> _Exercises_
(a) According to the solar financing text, what per-kilowatt-hour rate does a PPA typically set at signing relative to the current SCE rate?
(b) Reproduce the solar financing text word for word from "PACE stands for" to "Riverside County properties.".
(c) Resume the solar financing text after its final sentence.

> _Selected text_
-----

Nearly all solar leases include an annual escalator of 1.5% to 3% per year. At 2.9% annually, a $120/month lease payment in year one becomes $195/month by year 20 and $225/month by year 25. Whether this beats your SCE bill at that point depends entirely on how fast SCE rates rise over the same period. SCE rates have historically increased 4% to 6% annually, which means a 2.9% escalator may still produce relative savings in year 20. But the gap narrows each year, and you are betting on a 25-year rate forecast locked into a contract you cannot easily exit.
More importantly, compare the 25-year total outlay of a lease against the 25-year total cost of ownership of a purchased system. In most Temecula scenarios, the owned system costs less in total money spent over 25 years even including interest on a loan, and the homeowner ends with an owned asset rather than an expired lease and nothing to show for two decades of payments.
Solar leases also complicate your home sale. You cannot simply sell the house with the lease attached without resolution. You must either transfer the lease to the buyer (who must qualify under the leasing company's credit requirements and agree to the remaining term) or buy out the lease at its current value, which can range from $5,000 to more than $20,000. Some buyers in Riverside County refuse homes with active solar leases entirely to avoid the assumption process. If you plan to sell within 5 to 10 years, a lease is especially difficult to recommend.
A PPA functions similarly to a lease in terms of ownership and contract structure but with a different billing mechanism. Instead of a fixed monthly payment, you pay a per-kilowatt-hour rate for the electricity your panels produce, typically set at 10% to 30% below your current SCE rate at signing.
For a Temecula homeowner currently paying $0.40 per kWh average (a reasonable blended rate under SCE time-of-use billing in 2026), a PPA at $0.29 per kWh sounds like a meaningful discount. And it is in year one. The problem is the same escalator clause that affects leases: if your PPA rate escalates at 2.9% annually, you are paying $0.47 per kWh by year 20, which may be close to or above what SCE charges at that time.
PPAs also introduce production variability. If your system produces less than expected due to shade, soiling, or panel degradation, your PPA payment drops but your SCE bill for the shortfall rises. You bear the shortfall cost even though you do not own the system.
One genuine advantage of PPAs: the solar company owns and maintains the equipment. If an inverter fails in year 12, the PPA company handles it. Under a cash or loan purchase, you own the problem and pay for repairs beyond manufacturer warranty coverage. For homeowners who want to maximize current cash flow and minimize maintenance responsibility, a PPA with a low escalator (under 2%) from a financially stable provider can make sense. It is almost never the best long-term financial outcome, but it is not irrational for certain buyer profiles.
PPAs carry the same home sale complications as leases. You must either transfer the agreement to the buyer or buy out the remaining contract. PPA buyout prices are often set at a formula that captures the net present value of remaining payments at a discount rate that favors the company. Buyout prices of $15,000 to $25,000 for 15 remaining years of PPA are not unusual.
PACE stands for Property Assessed Clean Energy. It is a government-backed financing mechanism that allows Riverside County homeowners to finance solar by adding the loan repayment to their annual property tax bill. Major PACE lenders operating in California include Ygrene Energy Fund and CalFirst Finance. The HERO program was an early PACE product in Riverside County that is no longer accepting new applications but whose legacy loans still appear on Riverside County properties.

-----

[Recorded data]
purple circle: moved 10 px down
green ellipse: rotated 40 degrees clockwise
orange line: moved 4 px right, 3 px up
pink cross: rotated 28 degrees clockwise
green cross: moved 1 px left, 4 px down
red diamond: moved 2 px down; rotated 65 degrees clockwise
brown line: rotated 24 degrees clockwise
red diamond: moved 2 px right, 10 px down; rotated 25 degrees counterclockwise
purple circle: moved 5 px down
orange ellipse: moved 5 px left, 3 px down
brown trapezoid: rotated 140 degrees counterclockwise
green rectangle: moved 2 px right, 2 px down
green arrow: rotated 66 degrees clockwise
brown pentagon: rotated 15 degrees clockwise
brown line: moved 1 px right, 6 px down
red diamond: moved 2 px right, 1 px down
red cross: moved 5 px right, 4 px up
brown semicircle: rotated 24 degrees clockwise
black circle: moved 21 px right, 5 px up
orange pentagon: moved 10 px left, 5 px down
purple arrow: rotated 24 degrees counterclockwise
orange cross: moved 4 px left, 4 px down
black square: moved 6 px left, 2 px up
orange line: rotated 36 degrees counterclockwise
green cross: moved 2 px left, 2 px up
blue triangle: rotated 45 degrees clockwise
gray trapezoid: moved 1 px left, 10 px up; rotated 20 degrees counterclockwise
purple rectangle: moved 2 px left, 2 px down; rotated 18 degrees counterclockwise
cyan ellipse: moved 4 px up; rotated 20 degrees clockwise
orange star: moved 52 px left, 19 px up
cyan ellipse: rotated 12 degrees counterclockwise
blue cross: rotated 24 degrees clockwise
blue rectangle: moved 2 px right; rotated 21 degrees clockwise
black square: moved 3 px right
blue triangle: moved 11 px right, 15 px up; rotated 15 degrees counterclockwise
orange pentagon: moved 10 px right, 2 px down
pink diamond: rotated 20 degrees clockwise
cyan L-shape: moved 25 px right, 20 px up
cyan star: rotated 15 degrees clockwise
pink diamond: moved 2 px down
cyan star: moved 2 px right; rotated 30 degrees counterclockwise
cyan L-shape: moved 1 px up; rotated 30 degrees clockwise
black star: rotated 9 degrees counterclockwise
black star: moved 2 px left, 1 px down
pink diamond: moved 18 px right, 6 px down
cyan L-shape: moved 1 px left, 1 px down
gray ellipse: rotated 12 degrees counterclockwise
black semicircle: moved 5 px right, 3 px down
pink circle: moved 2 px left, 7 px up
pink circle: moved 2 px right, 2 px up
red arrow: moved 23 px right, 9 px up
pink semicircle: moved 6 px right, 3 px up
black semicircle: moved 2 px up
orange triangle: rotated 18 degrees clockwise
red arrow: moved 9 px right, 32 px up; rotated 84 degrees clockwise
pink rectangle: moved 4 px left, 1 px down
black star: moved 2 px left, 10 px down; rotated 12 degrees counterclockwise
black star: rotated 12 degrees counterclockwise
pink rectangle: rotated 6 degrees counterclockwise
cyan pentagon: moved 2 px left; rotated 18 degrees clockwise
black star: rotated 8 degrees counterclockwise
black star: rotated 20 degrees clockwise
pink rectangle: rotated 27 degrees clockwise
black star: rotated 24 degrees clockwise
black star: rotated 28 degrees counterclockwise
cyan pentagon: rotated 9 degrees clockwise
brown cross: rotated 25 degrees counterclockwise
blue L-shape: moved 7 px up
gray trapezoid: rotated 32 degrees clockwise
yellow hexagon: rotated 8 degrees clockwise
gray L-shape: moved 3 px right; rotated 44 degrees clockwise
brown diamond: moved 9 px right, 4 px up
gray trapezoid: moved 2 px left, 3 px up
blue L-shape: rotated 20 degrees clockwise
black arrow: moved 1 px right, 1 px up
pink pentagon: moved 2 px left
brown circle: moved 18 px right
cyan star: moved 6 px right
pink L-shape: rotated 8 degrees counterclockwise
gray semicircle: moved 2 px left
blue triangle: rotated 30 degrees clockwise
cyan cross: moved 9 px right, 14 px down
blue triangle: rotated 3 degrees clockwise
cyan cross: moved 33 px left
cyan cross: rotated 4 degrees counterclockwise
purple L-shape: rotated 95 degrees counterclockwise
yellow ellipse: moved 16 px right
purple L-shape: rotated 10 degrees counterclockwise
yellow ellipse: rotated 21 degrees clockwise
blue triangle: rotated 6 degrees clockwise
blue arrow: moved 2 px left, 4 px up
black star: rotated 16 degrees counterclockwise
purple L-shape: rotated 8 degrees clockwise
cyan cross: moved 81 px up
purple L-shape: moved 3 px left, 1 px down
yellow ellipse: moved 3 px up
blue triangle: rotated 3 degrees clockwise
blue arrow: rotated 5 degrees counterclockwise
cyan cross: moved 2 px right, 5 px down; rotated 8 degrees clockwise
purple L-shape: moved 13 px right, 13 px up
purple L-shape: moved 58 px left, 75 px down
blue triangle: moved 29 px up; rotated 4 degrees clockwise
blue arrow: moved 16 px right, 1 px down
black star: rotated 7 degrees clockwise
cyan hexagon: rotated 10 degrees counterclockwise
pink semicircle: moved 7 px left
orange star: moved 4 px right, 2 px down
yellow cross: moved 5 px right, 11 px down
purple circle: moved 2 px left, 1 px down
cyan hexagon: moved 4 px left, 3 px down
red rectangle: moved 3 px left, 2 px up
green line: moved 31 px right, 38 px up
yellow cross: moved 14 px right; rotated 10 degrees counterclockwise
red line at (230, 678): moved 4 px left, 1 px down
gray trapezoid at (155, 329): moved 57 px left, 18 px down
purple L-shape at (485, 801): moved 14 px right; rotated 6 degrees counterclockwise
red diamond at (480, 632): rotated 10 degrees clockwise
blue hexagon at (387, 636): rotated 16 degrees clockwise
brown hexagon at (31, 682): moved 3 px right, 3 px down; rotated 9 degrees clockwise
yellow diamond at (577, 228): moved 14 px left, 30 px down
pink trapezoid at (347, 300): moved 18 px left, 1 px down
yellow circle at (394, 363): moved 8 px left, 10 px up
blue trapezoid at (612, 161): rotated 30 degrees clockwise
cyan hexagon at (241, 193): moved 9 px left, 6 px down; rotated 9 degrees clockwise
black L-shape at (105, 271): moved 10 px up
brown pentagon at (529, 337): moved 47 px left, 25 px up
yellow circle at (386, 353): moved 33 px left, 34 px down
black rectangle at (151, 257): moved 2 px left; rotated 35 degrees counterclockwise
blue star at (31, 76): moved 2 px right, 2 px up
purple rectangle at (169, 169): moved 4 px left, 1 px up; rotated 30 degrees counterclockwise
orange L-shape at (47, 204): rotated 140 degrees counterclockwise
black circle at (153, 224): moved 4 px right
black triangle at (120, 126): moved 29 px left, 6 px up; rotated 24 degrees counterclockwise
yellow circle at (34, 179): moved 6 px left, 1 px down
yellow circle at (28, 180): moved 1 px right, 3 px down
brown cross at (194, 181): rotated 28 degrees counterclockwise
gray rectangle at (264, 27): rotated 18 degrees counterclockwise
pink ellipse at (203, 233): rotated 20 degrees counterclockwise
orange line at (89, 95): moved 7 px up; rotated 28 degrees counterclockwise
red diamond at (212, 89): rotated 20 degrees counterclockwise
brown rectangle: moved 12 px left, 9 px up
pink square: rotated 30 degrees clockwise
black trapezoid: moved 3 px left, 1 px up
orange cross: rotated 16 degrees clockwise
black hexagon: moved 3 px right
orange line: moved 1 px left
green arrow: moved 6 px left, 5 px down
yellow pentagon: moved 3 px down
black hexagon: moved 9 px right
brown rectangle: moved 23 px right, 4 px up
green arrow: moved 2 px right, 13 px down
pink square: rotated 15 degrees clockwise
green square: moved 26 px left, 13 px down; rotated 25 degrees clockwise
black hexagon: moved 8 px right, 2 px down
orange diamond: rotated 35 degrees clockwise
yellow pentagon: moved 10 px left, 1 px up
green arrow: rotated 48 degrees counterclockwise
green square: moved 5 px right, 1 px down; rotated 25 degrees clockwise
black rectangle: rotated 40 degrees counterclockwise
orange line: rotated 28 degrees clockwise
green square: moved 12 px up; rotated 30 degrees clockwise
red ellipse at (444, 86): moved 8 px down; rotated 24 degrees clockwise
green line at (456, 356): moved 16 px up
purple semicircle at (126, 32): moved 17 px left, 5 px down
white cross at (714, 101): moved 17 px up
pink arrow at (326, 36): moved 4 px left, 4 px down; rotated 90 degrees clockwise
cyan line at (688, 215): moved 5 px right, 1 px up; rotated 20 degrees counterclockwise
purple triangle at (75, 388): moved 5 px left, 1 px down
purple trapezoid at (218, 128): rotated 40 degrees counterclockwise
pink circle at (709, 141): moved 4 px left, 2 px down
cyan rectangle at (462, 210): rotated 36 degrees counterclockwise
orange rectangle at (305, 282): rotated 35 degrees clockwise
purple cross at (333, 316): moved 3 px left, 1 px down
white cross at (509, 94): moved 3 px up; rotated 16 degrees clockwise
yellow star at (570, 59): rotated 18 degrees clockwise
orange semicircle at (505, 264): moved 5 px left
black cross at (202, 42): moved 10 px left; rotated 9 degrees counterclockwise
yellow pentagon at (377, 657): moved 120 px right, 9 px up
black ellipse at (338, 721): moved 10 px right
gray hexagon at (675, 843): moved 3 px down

-----

> _Answers provided_
(a) It is typically set at 10% to 30% below the current SCE rate.

(b)
PACE stands for Property Assessed Clean Energy. It is a government-backed financing mechanism that allows Riverside County homeowners to finance solar by adding the loan repayment to their annual property tax bill. Major PACE lenders operating in California include Ygrene Energy Fund and CalFirst Finance. The HERO program was an early PACE product in Riverside County that is no longer accepting new applications but whose legacy loans still appear on Riverside County properties.

(c)
The defining feature of PACE is that it bypasses personal credit. Your FICO score is irrelevant. What matters is that you own the home, have equity, and can demonstrate ability to repay under California's 2022 PACE consumer protection reforms.
PACE financing attaches to the property as a special tax assessment. It is senior to your mortgage in payment priority, meaning in a foreclosure the PACE lien is paid before your mortgage lender. This is why most mortgage servicers require written notification when a PACE lien is added, and some loan agreements specifically prohibit PACE financing without servicer approval. More significantly, Fannie Mae, Freddie Mac, FHA, and VA have all issued guidance that they will not purchase, guarantee, or refinance mortgages on properties with outstanding senior PACE liens under current federal guidelines. If you have a PACE lien and want to refinance your conventional mortgage later, your lender will likely require you to pay off the PACE balance before closing.
Interest rates on PACE products in California typically run 6% to 9%. Terms range from 10 to 30 years. On a $20,000 PACE-financed solar installation at 7.5% for 20 years, you pay approximately $1,865 per year added to your property tax bill, and total repayment exceeds $37,000. Compare that to a $20,000 solar loan at 7.99% for 15 years totaling $34,380 with no property lien complication.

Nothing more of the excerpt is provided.